Start of Given entries

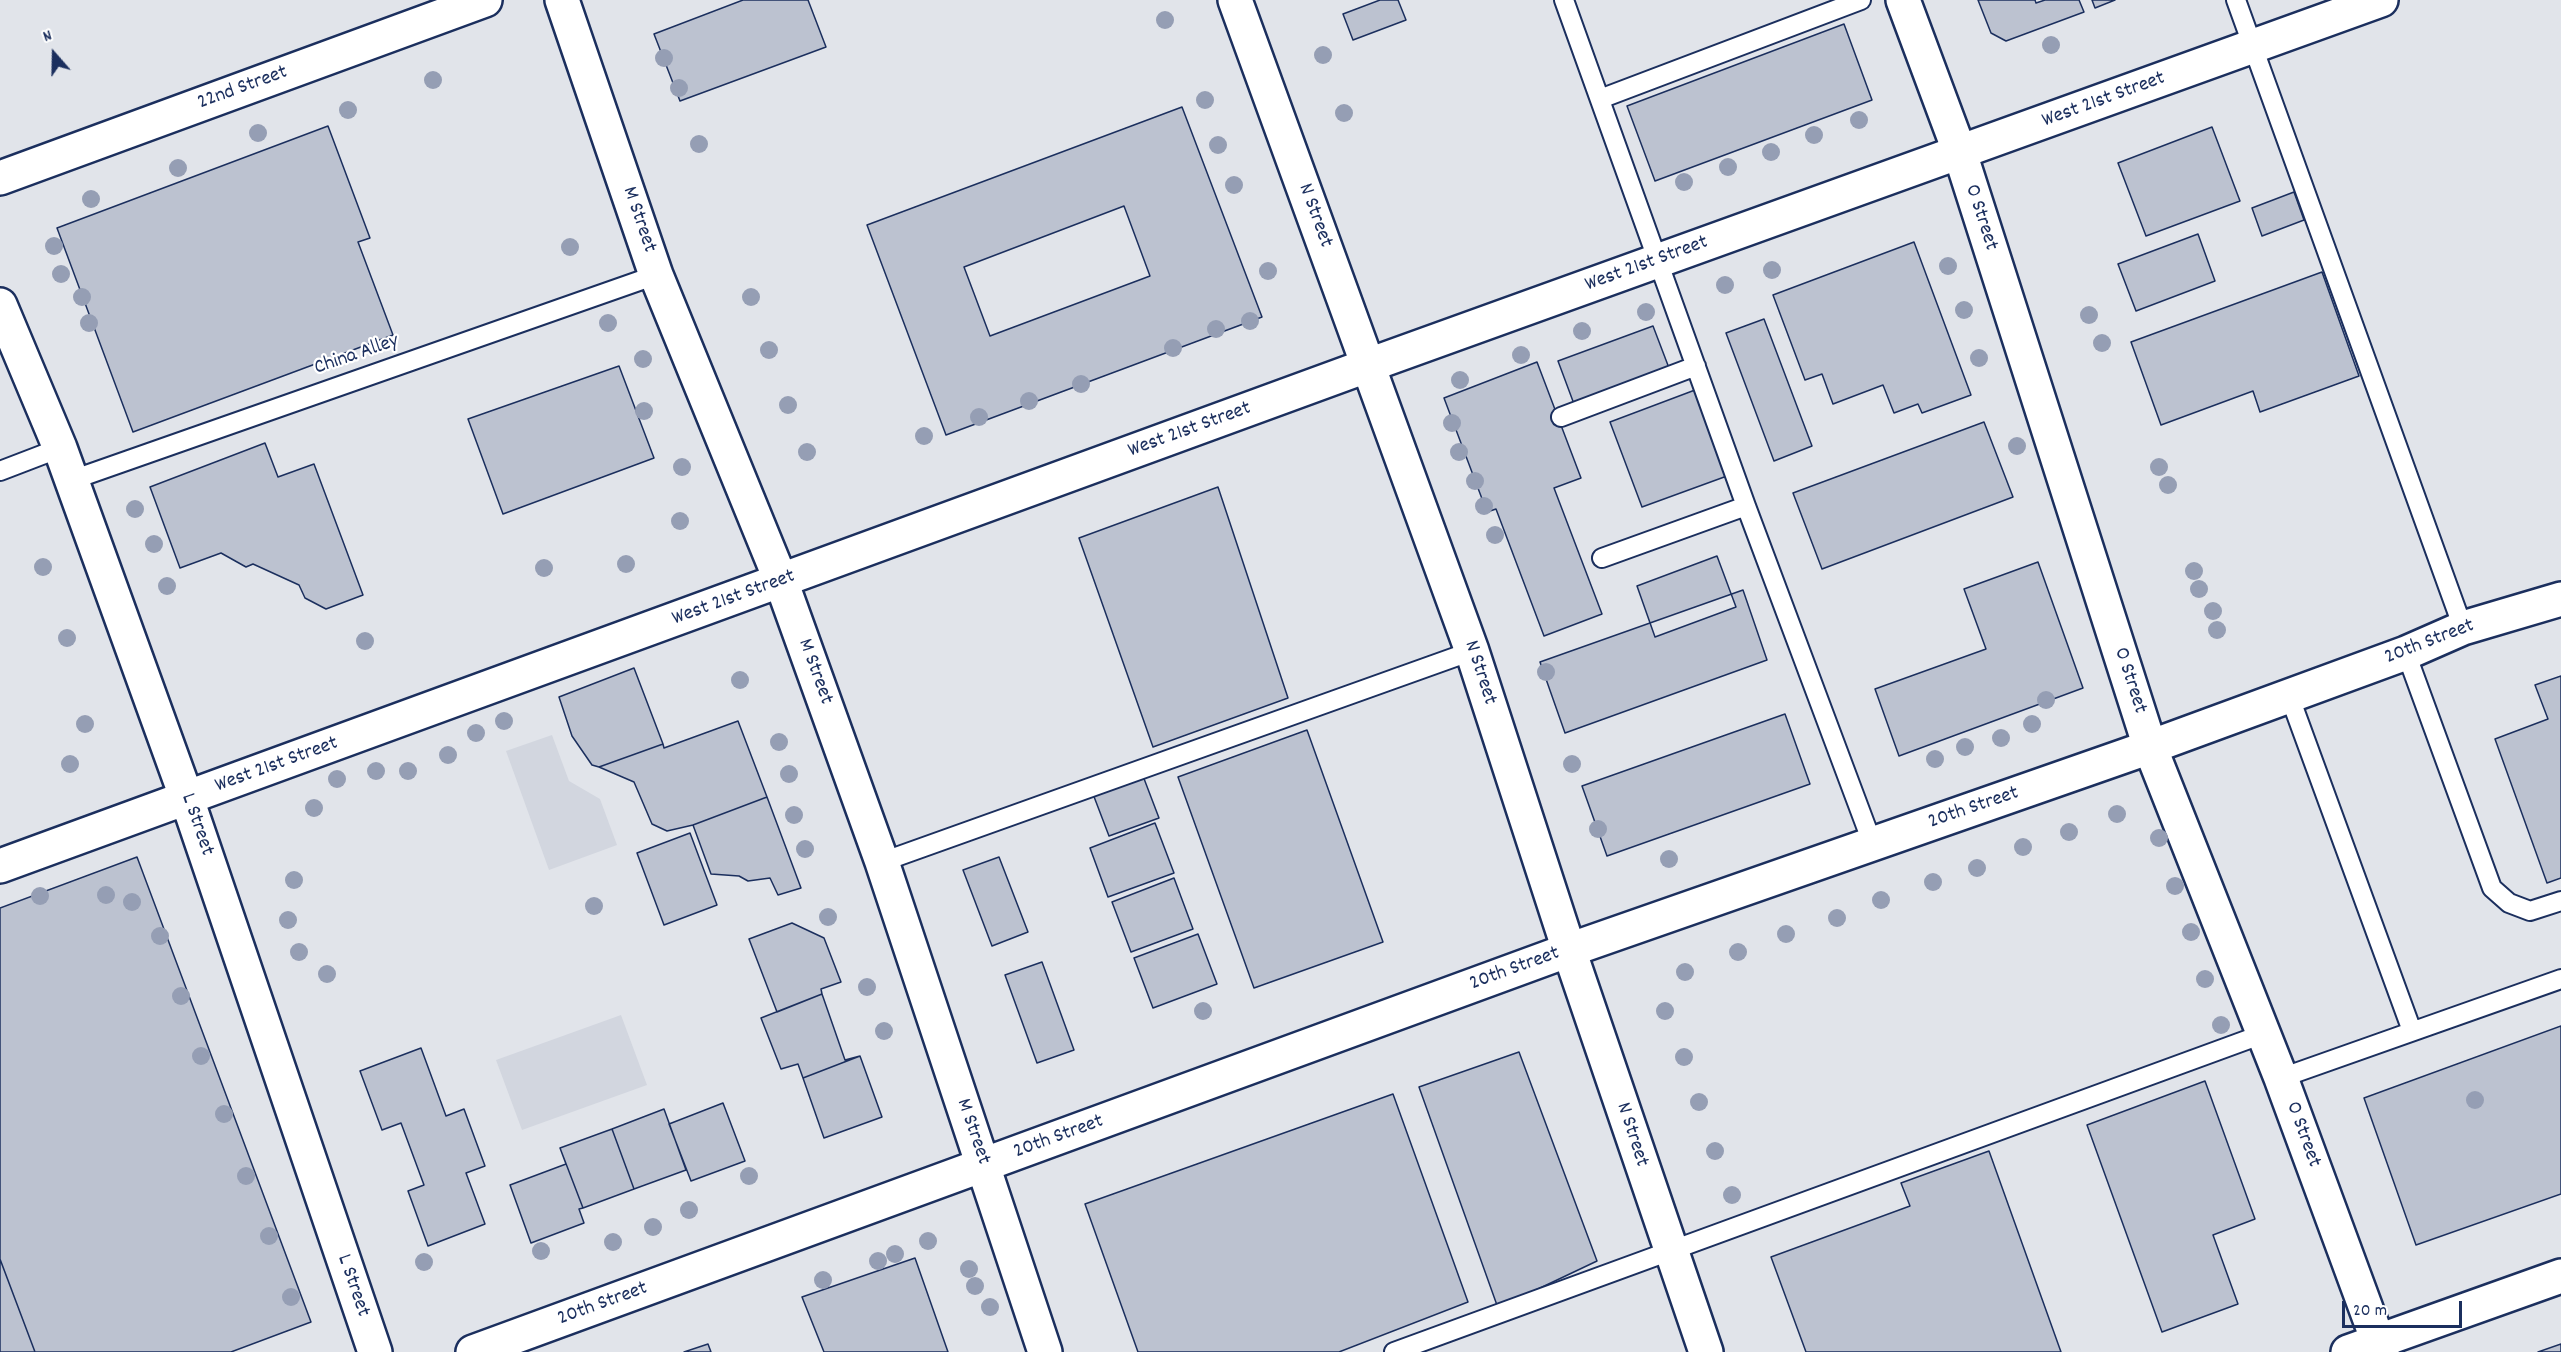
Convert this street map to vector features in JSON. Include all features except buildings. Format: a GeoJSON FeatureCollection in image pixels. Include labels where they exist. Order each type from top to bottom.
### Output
{"type":"FeatureCollection","features":[{"type":"Feature","properties":{"kind":"street","name":"22nd Street"},"geometry":{"type":"LineString","coordinates":[[0,178],[485,0]]}},
{"type":"Feature","properties":{"kind":"street","name":"M Street"},"geometry":{"type":"LineString","coordinates":[[562,0],[656,275],[781,581],[882,862],[1046,1352]]}},
{"type":"Feature","properties":{"kind":"street","name":"N Street"},"geometry":{"type":"LineString","coordinates":[[1235,0],[1472,651],[1569,950],[1706,1352]]}},
{"type":"Feature","properties":{"kind":"street","name":"O Street"},"geometry":{"type":"LineString","coordinates":[[1903,0],[1959,153],[2150,747],[2281,1078],[2380,1347]]}},
{"type":"Feature","properties":{"kind":"street","name":"West 21st Street"},"geometry":{"type":"LineString","coordinates":[[0,866],[1369,365],[2381,0]]}},
{"type":"Feature","properties":{"kind":"street","name":"L Street"},"geometry":{"type":"LineString","coordinates":[[0,305],[60,448],[187,799],[375,1352]]}},
{"type":"Feature","properties":{"kind":"street","name":"20th Street"},"geometry":{"type":"LineString","coordinates":[[473,1352],[1569,950],[2150,747],[2406,653],[2463,628],[2561,599]]}},
{"type":"Feature","properties":{"kind":"street"},"geometry":{"type":"LineString","coordinates":[[2348,1352],[2380,1347],[2561,1276]]}},
{"type":"Feature","properties":{"kind":"lane"},"geometry":{"type":"LineString","coordinates":[[1564,0],[1746,506],[1873,845]]}},
{"type":"Feature","properties":{"kind":"lane"},"geometry":{"type":"LineString","coordinates":[[1600,99],[1861,0]]}},
{"type":"Feature","properties":{"kind":"lane"},"geometry":{"type":"LineString","coordinates":[[2236,0],[2463,628]]}},
{"type":"Feature","properties":{"kind":"lane","name":"China Alley"},"geometry":{"type":"LineString","coordinates":[[72,480],[656,275]]}},
{"type":"Feature","properties":{"kind":"lane"},"geometry":{"type":"LineString","coordinates":[[1562,417],[1696,366]]}},
{"type":"Feature","properties":{"kind":"lane"},"geometry":{"type":"LineString","coordinates":[[0,471],[60,448]]}},
{"type":"Feature","properties":{"kind":"lane"},"geometry":{"type":"LineString","coordinates":[[1602,558],[1746,506]]}},
{"type":"Feature","properties":{"kind":"lane"},"geometry":{"type":"LineString","coordinates":[[882,862],[1472,651]]}},
{"type":"Feature","properties":{"kind":"lane"},"geometry":{"type":"LineString","coordinates":[[2406,653],[2492,888],[2509,903],[2530,911],[2561,901]]}},
{"type":"Feature","properties":{"kind":"lane"},"geometry":{"type":"LineString","coordinates":[[2289,695],[2412,1031]]}},
{"type":"Feature","properties":{"kind":"lane"},"geometry":{"type":"LineString","coordinates":[[2281,1078],[2561,979]]}},
{"type":"Feature","properties":{"kind":"lane"},"geometry":{"type":"LineString","coordinates":[[1394,1352],[1669,1249],[2263,1034]]}},
{"type":"Feature","properties":{"kind":"shaded area"},"geometry":{"type":"Polygon","coordinates":[[[0,0],[2561,0],[2561,1352],[0,1352],[0,0]]]}},
{"type":"Feature","properties":{"kind":"shaded area"},"geometry":{"type":"Polygon","coordinates":[[[552,735],[569,781],[600,799],[617,845],[549,870],[506,751],[552,735]]]}},
{"type":"Feature","properties":{"kind":"shaded area"},"geometry":{"type":"Polygon","coordinates":[[[621,1015],[647,1085],[522,1130],[496,1060],[621,1015]]]}}]}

End of Given entries

For the word "features", return every line of the records that holds it.

| Task answer |
Convert this street map to vector features in JSON. Include all features except buildings. Format: a GeoJSON FeatureCollection in image pixels. Include labels where they exist. Order each type from top to bottom.
{"type":"FeatureCollection","features":[{"type":"Feature","properties":{"kind":"street","name":"22nd Street"},"geometry":{"type":"LineString","coordinates":[[0,178],[485,0]]}},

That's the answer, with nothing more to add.